◆ **TO DO**:
I'd like the full listing transcribed exactly, with no images included.

>>>>>

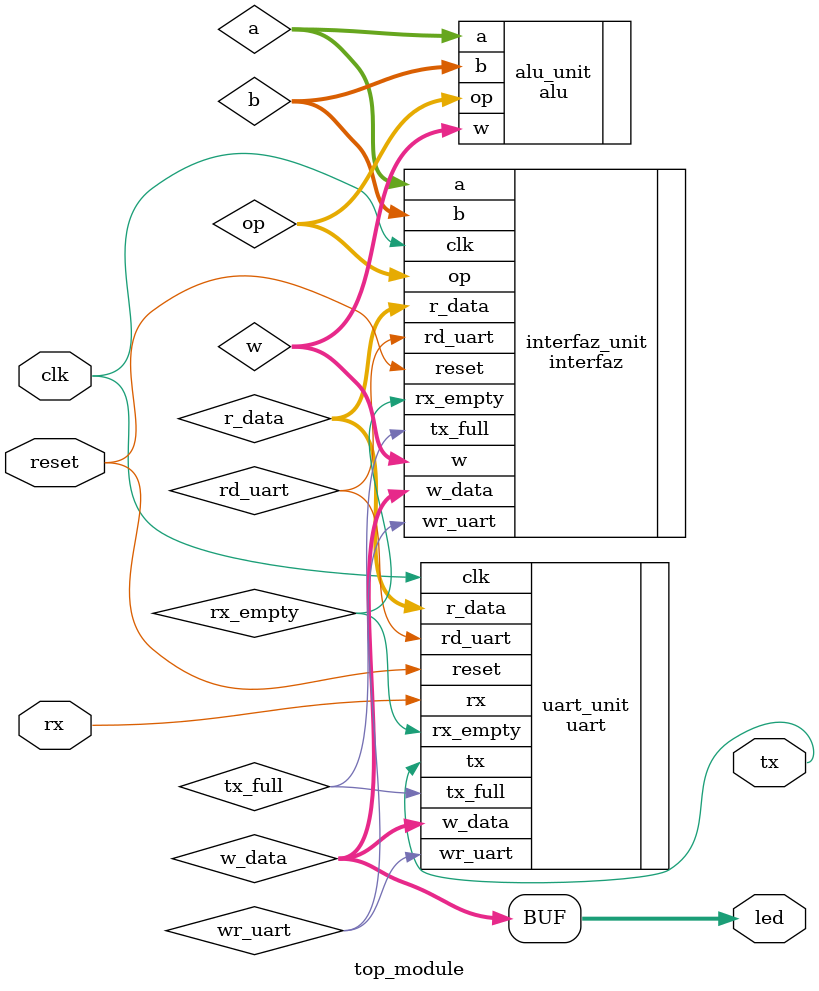
<source format=v>
`timescale 1ns / 1ps
module top_module #( 								// Default setting: 
															// 19,200 baud , 8 data bits , 1 stop bit , 2'2 FIFO 
							parameter DBIT = 8, 		// # data bits 
										 SB_TICK = 16, // # ticks for stop bits , 
															// 16/24/32 for 1/1. 5/2 bits 
										 DVSR = 163,   // baud rate divisor 
															// DVSR = 50M/( 16* baud rate) 
										 DVSR_BIT = 8, // # bits of DVSR 
										 FIF0_W = 2 	// # addr bits of FIFO 
															// # words in FIFO = 2 "FIFO-W 
						 ) 
						 ( input wire clk, reset, rx,
						   output wire tx,
							//output wire rd_uart, wr_uart, tx_full, rx_empty,
							//output [DBIT-1:0] w_data, r_data, a, b, op, w,
							output [DBIT-1:0]led
					    );

wire rd_uart, wr_uart, tx_full, rx_empty;
wire [DBIT-1:0] w_data, r_data, a, b, op, w;



assign led = w_data;
 
alu #(.REG_SIZE(DBIT)) alu_unit 
	(.a(a), .b(b), .op(op), .w(w)); 

interfaz #(.REG_SIZE(DBIT)) interfaz_unit 
	(.clk(clk), .reset(reset), .rd_uart(rd_uart), .wr_uart(wr_uart), 
	 .tx_full(tx_full), .rx_empty(rx_empty), .w_data(w_data),
	 .r_data(r_data), .a(a), .b(b), .op(op), .w(w));

uart #(.DBIT(DBIT), .SB_TICK(SB_TICK), .DVSR(DVSR), .DVSR_BIT(DVSR_BIT), .FIF0_W(FIF0_W)) uart_unit
	(.clk(clk), .reset(reset), .rd_uart(rd_uart), .wr_uart(wr_uart), 
	 .tx_full(tx_full), .rx_empty(rx_empty), .w_data(w_data),
	 .r_data(r_data), .rx(rx), .tx(tx));	 



endmodule

</source>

<<<<<

◆ **WRITTEN SOLUTION**:
<source format=v>
`timescale 1ns / 1ps
module top_module #( 								// Default setting: 
															// 19,200 baud , 8 data bits , 1 stop bit , 2'2 FIFO 
							parameter DBIT = 8, 		// # data bits 
										 SB_TICK = 16, // # ticks for stop bits , 
															// 16/24/32 for 1/1. 5/2 bits 
										 DVSR = 163,   // baud rate divisor 
															// DVSR = 50M/( 16* baud rate) 
										 DVSR_BIT = 8, // # bits of DVSR 
										 FIF0_W = 2 	// # addr bits of FIFO 
															// # words in FIFO = 2 "FIFO-W 
						 ) 
						 ( input wire clk, reset, rx,
						   output wire tx,
							//output wire rd_uart, wr_uart, tx_full, rx_empty,
							//output [DBIT-1:0] w_data, r_data, a, b, op, w,
							output [DBIT-1:0]led
					    );

wire rd_uart, wr_uart, tx_full, rx_empty;
wire [DBIT-1:0] w_data, r_data, a, b, op, w;



assign led = w_data;
 
alu #(.REG_SIZE(DBIT)) alu_unit 
	(.a(a), .b(b), .op(op), .w(w)); 

interfaz #(.REG_SIZE(DBIT)) interfaz_unit 
	(.clk(clk), .reset(reset), .rd_uart(rd_uart), .wr_uart(wr_uart), 
	 .tx_full(tx_full), .rx_empty(rx_empty), .w_data(w_data),
	 .r_data(r_data), .a(a), .b(b), .op(op), .w(w));

uart #(.DBIT(DBIT), .SB_TICK(SB_TICK), .DVSR(DVSR), .DVSR_BIT(DVSR_BIT), .FIF0_W(FIF0_W)) uart_unit
	(.clk(clk), .reset(reset), .rd_uart(rd_uart), .wr_uart(wr_uart), 
	 .tx_full(tx_full), .rx_empty(rx_empty), .w_data(w_data),
	 .r_data(r_data), .rx(rx), .tx(tx));	 



endmodule

</source>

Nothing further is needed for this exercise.